Damit ihr euch das spart, hier die ausführliche Variante. Mit allem, was mich aufgehalten hat.

Am Ende läuft euer eigener GitHub MCP Server in Azure Container Apps, sauber verbunden mit Microsoft Copilot Studio. Ohne GitHub Copilot Lizenz, mit voller Kontrolle. Bei mir spricht Oskar inzwischen problemlos mit GitHub.

Lieber Video als Text? Den Kurz-Überblick gibt es auch bei mir auf YouTube: Github MCP Server – Nutzung mit Copilot Custom Agent. Dieser Artikel ist die Langfassung mit Code und allen Klickpfaden.

Screenshot des fertig konfigurierten Copilot Studio Agents mit dem angebundenen MCP Tool

Warum überhaupt selbst hosten?

GitHub bietet einen offiziellen, fertig gehosteten MCP Server unter https://api.githubcopilot.com/mcp/. Auf den ersten Blick klingt das nach der einfachsten Lösung — URL eintragen, fertig.

Beim ersten Verbindungsversuch merkt man dann allerdings: Der GitHub Remote MCP Server verlangt eine aktive GitHub Copilot Lizenz für die OAuth-Authentifizierung. Ohne Lizenz keine Verbindung. Punkt.

Wer also GitHub Copilot nicht im Einsatz hat — oder wer einfach selbst entscheiden möchte, was unter der Haube passiert — braucht eine Alternative. Genau die bauen wir hier: einen eigenen MCP Server in Azure Container Apps. Funktioniert mit jedem MCP-fähigen Client (Copilot Studio, Claude Desktop, VS Code, Cursor), läuft in unserer eigenen Azure-Umgebung und lässt sich beliebig erweitern.

Was wir davon haben:

  • Keine GitHub Copilot Lizenz nötig
  • Volle Kontrolle über Authentifizierung und Konfiguration
  • Funktioniert mit jedem MCP Client
  • Läuft in unserer eigenen Azure-Infrastruktur
  • Beliebig erweiterbar

Architektur

MCP Client (Copilot Studio, Claude Desktop, VS Code, ...)
    ↓ HTTPS POST /mcp  (Authorization: Bearer <Fine-Grained PAT>)
GitHub MCP Wrapper (Azure Container Apps)
    ↓ GitHub App JWT → Installation Token (alle 50 Min. erneuert)
github-mcp-server Binary (HTTP Modus, Port 8080)
    ↓ GitHub API
GitHub

Kurze Erklärung zum Wrapper: Der offizielle github-mcp-server Binary akzeptiert im HTTP-Modus nur klassische PATs (github_pat_...) als Authorization-Token. GitHub App Installation Tokens (ghs_...) lehnt er kategorisch ab. Unser kleiner Python-Wrapper übernimmt die GitHub App Authentifizierung und reicht dem Binary im Hintergrund immer ein frisches Token unter.

Voraussetzungen

Bevor wir starten, brauchen wir:

  • Einen GitHub Account mit einer Organisation (kein persönlicher Account – dazu gleich mehr)
  • Eine Azure Subscription mit einer bestehenden Azure Container Apps Environment
  • Zugang zur GitHub Container Registry (GHCR)

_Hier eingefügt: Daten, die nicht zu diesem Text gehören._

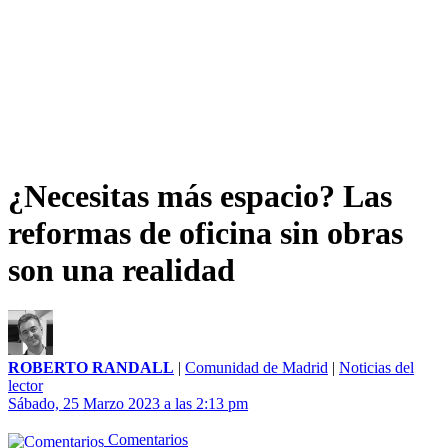
¿Necesitas más espacio? Las
reformas de oficina sin obras
son una realidad
ROBERTO RANDALL
|
Comunidad de Madrid
|
Noticias del
lector
Sábado, 25 Marzo 2023 a las 2:13 pm
Comentarios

Hinweis: Ich gehe hier den Weg über die Organisation, weil Oskar bei mir auch GitHub Projects pflegen soll – und Projects-Zugriff zwingt einen auf Organisations-Ebene. Wer nur Issues, Repos und Actions ansprechen will, kommt mit einem persönlichen Account aus und kann die drei folgenden Hinweise sowie alles rund um „Organization permissions" überspringen. Der Rest der Anleitung bleibt identisch.

Drei Dinge vorab, die viel Zeit sparen

Bevor wir irgendwo klicken, drei Punkte, die ich auf die harte Tour gelernt habe:

Hinweis 1: Die GitHub App muss auf Organisations-Ebene erstellt werden. Eine App, die im persönlichen Account angelegt wird, kommt nicht an Organisations-Repos – auch nicht, wenn ihr Owner der Organisation seid.

Hinweis 2: Der PAT muss auf die Organisation ausgestellt sein. Ein Fine-Grained PAT mit Resource Owner = persönlicher Account hat keinen Zugriff auf Organisations-Repos und Projects.

Hinweis 3: Alle relevanten Repos und Projects müssen in der Organisation liegen. Persönliche User-Repos und Organisations-Repos lassen sich nicht mit demselben PAT abdecken.

Wer das verinnerlicht hat – auf geht’s.

GitHub App in der Organisation erstellen

Als erstes erstellen wir eine GitHub App in unserer Organisation. Dazu gehen wir wie folgt vor:

Wir öffnen github.com, klicken oben rechts auf unser Profilbild und dann auf Your organizations. Wir wählen unsere Organisation aus und gehen oben auf den Reiter Settings. Links in der Sidebar scrollen wir runter bis zu Developer settings und klicken dort auf GitHub Apps. Rechts oben dann der Button New GitHub App.

Settings-Sidebar der Organisation mit dem markierten Eintrag “GitHub Apps” unter “Developer settings”.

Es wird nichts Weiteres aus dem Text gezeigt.